Ide tentang keadilan pajak Selain beberapa kesimpulan yang bersifat normatif, kita juga bisa menarik beberapa gagasan mengenai keadilan pajak (tax justice). Pertama, ide mengenai pajak progresif adalah fair. Semakin tinggi pendapatan yang diterima maka akan semakin besar nilai pajak yang harus ditanggung. Semakin besar risiko sebuah tindakan bagi kesehatan dan kelestarian lingkungan, maka beban pajak yang harus ditanggung seharusnya semakin besar. Misalnya pajak/cukai rokok dan penambangan. Kedua, pajak harus didistribusikan untuk meminimalisasi ketidakadilan yang ada dalam masyarakat. Orang miskin, orang cacat, kelompok masyarakat yang termarjinalkan harus diberi prioritas untuk mengakses pendidikan dan pekerjaan agar kapabilitas mereka semakin baik dan martabat kemanusiaannya tidak mengalami degradasi.

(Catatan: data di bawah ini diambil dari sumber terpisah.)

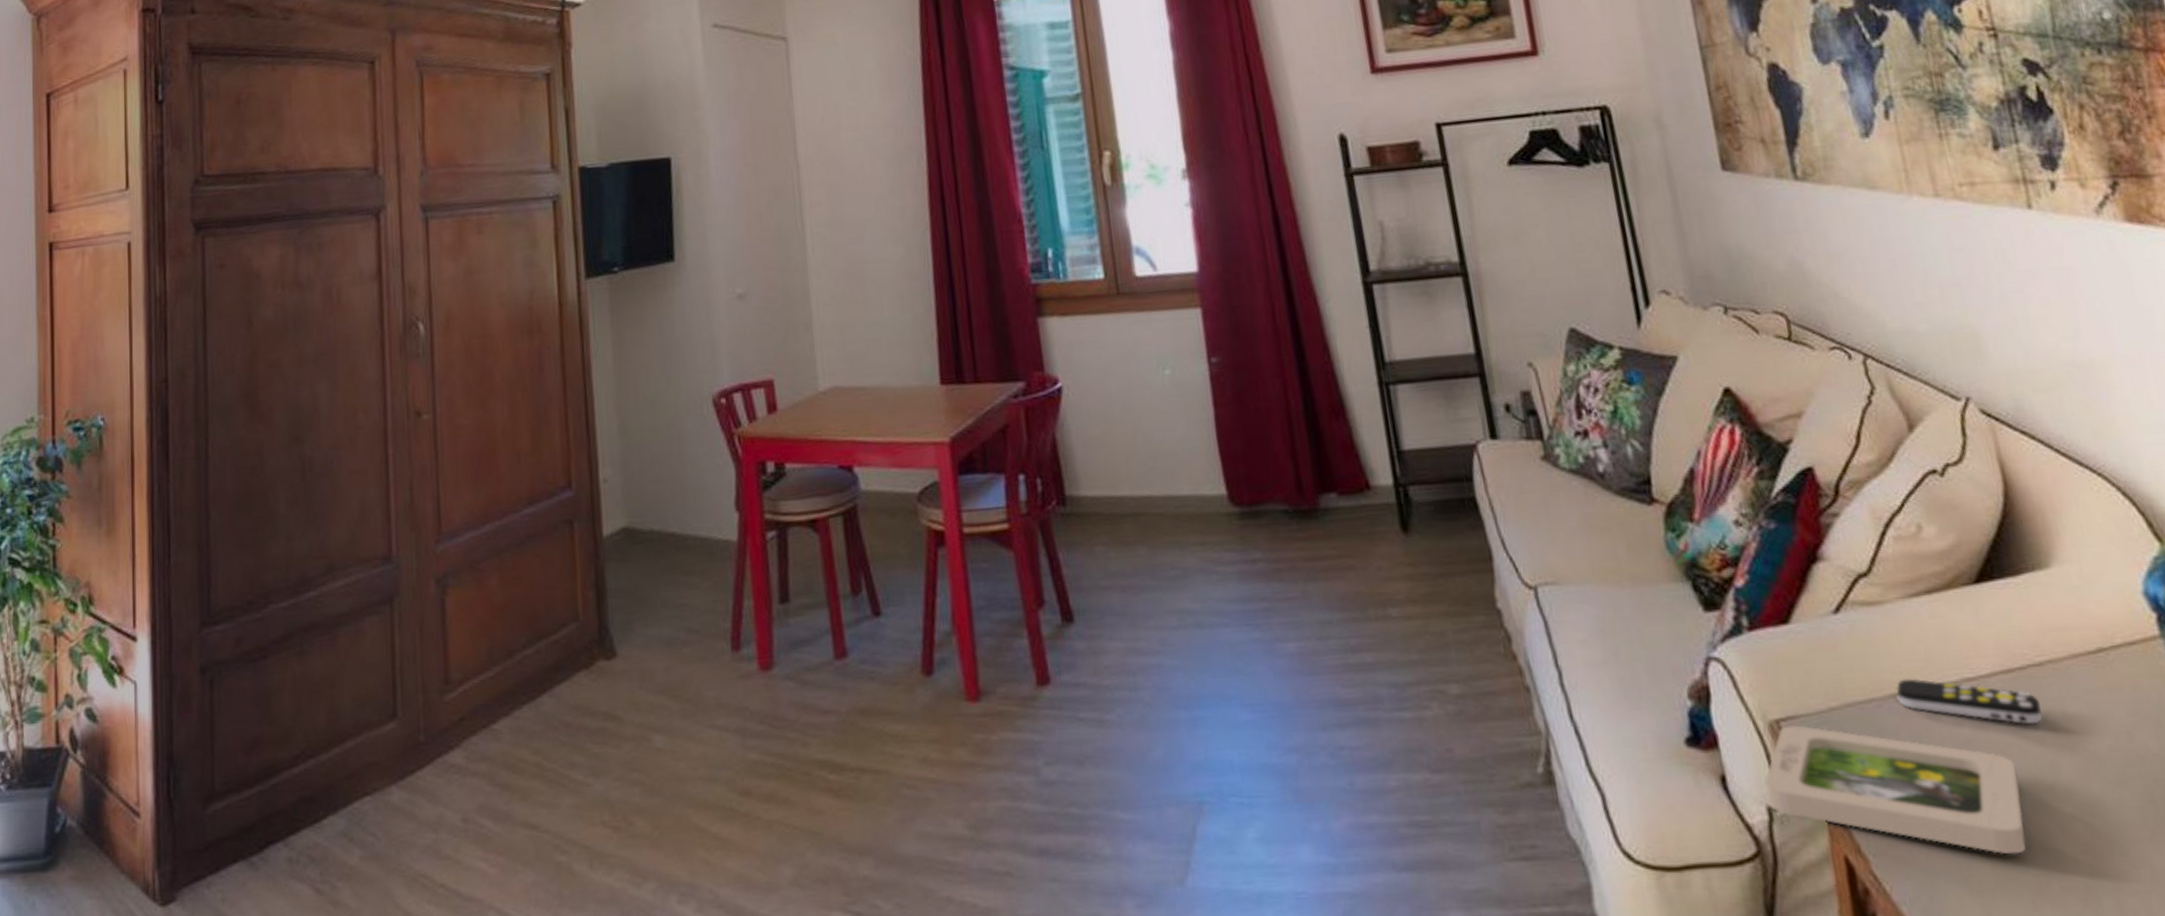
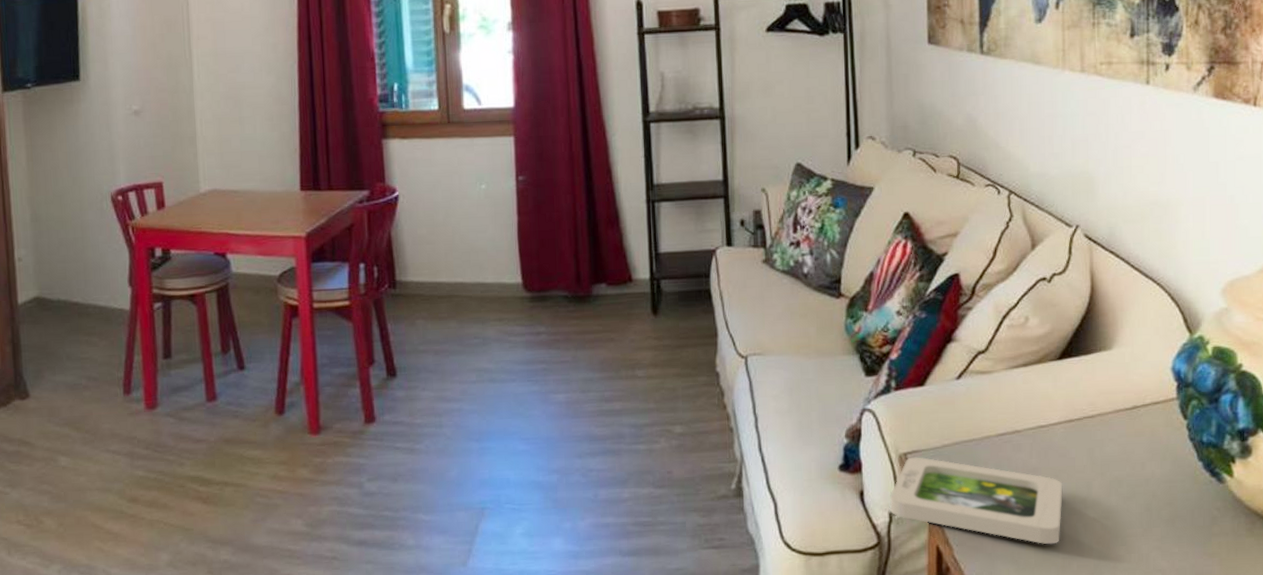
remote control: present [1895,678,2043,725] -> none [991,425,1087,458]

Akuntabilitas dan pemberdayaan Ketiga, penggunaan dana pajak harus semakin akuntabel. Kemana dana pajak didistribusikan harus diketahui oleh para warga. Institusi negara memang memiliki “power to tax”, tapi pada saat yang sama, kekuasaan itu hanya mungkin jika mereka bersikap akuntabel dalam menggunakan dana pajak dan mendistribusikan secara tepat. Keempat, pajak harus diproyeksi untuk membuat para warga semakin berdaya dalam menggunakan kebebasan dan kapabilitasnya. Karenanya penggunaan pajak untuk memperlemah daya kebebasan tentu saja dapat dianggap sebagai illegal.